Alarmierung Do 23.Juli 2026 um 21h50.
Ein 18 jähriger Ungar ist vom Almsee über den Sepp-Huber-Steig aufgestiegen und wollte über das Hochplateau des Toten Gebirges zur Welserhütte und von dort wieder ins Tal.
Noch ist unklar wann er genau startete, jedoch hat er die Weglänge unterschätzt und wollte westlich vom Schermberg über das Schneetal ins Büchsenkar abkürzen. Ob von einer App oder Plattform fehlgeleitet, ist ebenso noch unklar. Doch ist in diesem Bereich kein Weg höchstens ein selten begangener Steig mit einer Schlüsselstelle über Felswände bzw. durch eine Schlucht mit Dolinen. Oberhalb dieser bzw. fast im Bereich des Notbiwaks der langen Schlossgespenst Klettertour durch die Schermberg Nordwand in einer Höhe von 1760 m fand er den Abstieg nicht und wählte den Notruf 140. Die Telefonverbindung war schlecht. Automatische Koordinatenübermittlung AML hatte nicht funktioniert. Er konnte jedoch in englisch, schwierige Sprachverständigung, die Koordinaten durchgeben. Er sei aber unverletzt.
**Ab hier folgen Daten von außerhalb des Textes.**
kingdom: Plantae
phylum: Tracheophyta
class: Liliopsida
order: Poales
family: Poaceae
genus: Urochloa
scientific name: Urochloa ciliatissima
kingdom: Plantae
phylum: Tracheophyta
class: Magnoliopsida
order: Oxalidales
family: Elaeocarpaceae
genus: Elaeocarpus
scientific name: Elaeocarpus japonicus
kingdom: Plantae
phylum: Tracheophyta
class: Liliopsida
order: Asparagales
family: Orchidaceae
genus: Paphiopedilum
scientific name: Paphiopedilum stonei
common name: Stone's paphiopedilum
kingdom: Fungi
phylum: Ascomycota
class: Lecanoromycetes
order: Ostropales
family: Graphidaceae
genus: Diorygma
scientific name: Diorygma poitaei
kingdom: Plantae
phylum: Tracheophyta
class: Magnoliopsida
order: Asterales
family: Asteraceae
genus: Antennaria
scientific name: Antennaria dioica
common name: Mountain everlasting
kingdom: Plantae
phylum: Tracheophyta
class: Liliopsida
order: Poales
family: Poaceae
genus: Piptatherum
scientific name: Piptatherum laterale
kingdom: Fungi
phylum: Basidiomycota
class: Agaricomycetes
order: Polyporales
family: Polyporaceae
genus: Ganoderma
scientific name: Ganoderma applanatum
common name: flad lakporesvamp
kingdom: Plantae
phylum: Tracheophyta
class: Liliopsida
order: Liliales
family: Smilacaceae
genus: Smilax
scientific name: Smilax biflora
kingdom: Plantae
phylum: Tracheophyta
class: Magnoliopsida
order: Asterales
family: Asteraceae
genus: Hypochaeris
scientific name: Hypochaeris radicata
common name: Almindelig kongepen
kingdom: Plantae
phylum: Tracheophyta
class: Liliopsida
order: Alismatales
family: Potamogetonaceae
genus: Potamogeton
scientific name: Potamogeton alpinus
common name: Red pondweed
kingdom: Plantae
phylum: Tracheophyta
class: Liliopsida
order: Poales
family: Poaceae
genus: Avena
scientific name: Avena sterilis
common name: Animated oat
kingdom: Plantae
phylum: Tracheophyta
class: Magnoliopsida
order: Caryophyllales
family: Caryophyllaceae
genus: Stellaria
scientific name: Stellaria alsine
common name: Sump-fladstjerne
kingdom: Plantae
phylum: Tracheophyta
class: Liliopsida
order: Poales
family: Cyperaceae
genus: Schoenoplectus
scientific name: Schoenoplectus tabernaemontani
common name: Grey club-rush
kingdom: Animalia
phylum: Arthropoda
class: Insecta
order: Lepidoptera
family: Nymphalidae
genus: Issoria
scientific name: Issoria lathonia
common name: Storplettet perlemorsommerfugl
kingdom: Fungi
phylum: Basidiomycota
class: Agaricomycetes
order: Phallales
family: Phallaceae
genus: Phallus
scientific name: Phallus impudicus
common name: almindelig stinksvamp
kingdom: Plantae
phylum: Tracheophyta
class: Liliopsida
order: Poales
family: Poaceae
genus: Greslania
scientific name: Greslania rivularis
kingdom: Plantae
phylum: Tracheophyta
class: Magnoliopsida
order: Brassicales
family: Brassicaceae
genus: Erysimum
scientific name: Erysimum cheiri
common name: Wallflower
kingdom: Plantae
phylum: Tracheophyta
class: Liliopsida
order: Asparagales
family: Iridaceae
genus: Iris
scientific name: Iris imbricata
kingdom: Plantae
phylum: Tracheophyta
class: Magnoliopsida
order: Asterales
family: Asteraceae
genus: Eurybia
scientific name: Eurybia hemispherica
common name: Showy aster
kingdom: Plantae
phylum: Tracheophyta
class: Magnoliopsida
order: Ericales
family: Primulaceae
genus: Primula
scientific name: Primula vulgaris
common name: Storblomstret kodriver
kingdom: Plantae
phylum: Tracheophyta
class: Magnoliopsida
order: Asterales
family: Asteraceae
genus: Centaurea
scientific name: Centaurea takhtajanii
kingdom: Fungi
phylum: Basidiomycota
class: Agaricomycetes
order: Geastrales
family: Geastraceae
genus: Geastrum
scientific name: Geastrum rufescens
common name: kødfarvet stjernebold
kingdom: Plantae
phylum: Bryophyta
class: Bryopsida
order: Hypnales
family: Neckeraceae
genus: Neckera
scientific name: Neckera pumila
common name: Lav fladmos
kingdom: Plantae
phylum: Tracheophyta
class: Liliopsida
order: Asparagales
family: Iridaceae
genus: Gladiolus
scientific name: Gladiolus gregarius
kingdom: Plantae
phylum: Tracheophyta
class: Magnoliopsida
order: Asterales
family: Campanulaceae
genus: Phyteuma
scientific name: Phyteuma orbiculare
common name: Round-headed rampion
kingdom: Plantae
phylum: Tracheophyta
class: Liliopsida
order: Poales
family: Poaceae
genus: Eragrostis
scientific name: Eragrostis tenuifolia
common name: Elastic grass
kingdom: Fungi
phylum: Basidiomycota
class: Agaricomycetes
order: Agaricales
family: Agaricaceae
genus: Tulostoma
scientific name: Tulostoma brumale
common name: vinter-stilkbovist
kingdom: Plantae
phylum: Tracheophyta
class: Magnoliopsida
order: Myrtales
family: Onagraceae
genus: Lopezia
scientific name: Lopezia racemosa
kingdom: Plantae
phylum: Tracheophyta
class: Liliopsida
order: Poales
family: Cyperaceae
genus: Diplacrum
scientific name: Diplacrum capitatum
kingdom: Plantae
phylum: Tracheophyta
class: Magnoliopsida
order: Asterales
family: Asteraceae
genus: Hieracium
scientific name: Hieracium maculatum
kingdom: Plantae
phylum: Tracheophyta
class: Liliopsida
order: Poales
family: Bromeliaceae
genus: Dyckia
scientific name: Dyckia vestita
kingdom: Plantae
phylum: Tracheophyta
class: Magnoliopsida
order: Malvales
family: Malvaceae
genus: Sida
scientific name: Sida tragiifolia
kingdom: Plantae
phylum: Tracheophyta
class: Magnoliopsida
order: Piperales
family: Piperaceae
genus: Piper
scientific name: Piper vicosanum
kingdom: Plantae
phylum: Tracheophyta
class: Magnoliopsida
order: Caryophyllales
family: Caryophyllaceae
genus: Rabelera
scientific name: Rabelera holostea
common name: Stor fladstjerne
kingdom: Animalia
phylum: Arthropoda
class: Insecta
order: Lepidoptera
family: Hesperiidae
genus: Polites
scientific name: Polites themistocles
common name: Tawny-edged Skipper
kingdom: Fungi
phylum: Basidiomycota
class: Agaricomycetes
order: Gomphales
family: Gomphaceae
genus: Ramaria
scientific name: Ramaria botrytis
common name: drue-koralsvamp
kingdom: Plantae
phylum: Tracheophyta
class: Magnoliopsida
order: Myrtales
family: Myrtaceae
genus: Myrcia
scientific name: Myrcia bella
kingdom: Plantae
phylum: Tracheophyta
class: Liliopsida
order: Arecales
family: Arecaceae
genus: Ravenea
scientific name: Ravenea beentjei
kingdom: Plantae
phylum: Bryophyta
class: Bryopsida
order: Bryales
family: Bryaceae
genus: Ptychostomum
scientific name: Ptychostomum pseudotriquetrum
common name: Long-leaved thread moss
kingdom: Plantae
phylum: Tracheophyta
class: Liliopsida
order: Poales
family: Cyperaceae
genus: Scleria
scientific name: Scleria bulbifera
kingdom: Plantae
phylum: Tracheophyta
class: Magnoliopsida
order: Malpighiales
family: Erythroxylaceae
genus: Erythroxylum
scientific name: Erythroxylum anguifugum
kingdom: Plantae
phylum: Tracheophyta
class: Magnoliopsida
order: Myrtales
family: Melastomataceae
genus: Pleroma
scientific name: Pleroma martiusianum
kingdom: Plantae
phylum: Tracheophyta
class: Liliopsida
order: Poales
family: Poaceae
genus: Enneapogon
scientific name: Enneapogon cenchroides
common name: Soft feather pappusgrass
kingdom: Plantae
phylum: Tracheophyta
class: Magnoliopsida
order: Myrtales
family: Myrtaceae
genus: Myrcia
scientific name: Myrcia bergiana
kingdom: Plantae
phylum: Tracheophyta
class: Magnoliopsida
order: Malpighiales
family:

Die Bergrettung Grünau begann sofort mit dem Aufstieg da die Gipfeln in Wolken waren, nach Rücksprache mit dem Hüttenwirt der Welserhütte, die Welserhütte liegt in etwa 2 km Luftlinie entfernt, herrschen auf 1800 Hm Wind um 40 kmh Wind und nur 5 °C – Stand 22:30.
Nachdem der Verirrte telefonisch nicht mehr errreichbar war wurde der FLIR Polizeihubschrauber aus Salzburg zur Verifizierung des Standorts angefordert.
Kurz vor 23h30 konnte die Person mit der Wärmebildkamera passend zu den angegebenen Koordinaten lokalisiert werden. Zuvor hatte man bereits den Notarzthubschrauber C14 über mögliche Bergung informiert, C14 flog jedoch zwischenzeitlich einen anderen Nachteinsatz. Um 01h19 kann auch der Stoßtrupp der Bergrettung den Verirrten auffinden. Dieser ist nur mit einer kurzen Hose und einem kurzen Shirt bekleidet und ordentlich unterkühlt. Beginn mit Wärmemanagement sowie Verpflegung.
Anforderung Notartzhubschrauber NAH C14 aus Niederöblarn. Der Pilot weist darauf hin dass bei zu viel Wind keine Taubergung möglich sein wird. Die Bergrettung erkundet einen Platz wo mitunter aufsetzen mit einer Kuve und direktes Einsteigen möglich ist. Um 02h00 erreicht C14 das Einsatzgebiet muß aber nach einigen Versuchen aufgrund zu starkem Wind abbrechen.
Mittlerweile ist allen kalt, man beginnt um 02h26 mit dem Abstieg. Auch für die Bergrettung im felsigen Gelände mit Latschen eine Wegsuche. Die zu bergende Person am gesicherten Seil. Nach einer Pause um 03:56 auf 1550 m weiterer Abstieg. Man hofft um 6 Uhr das Tal zu erreichen.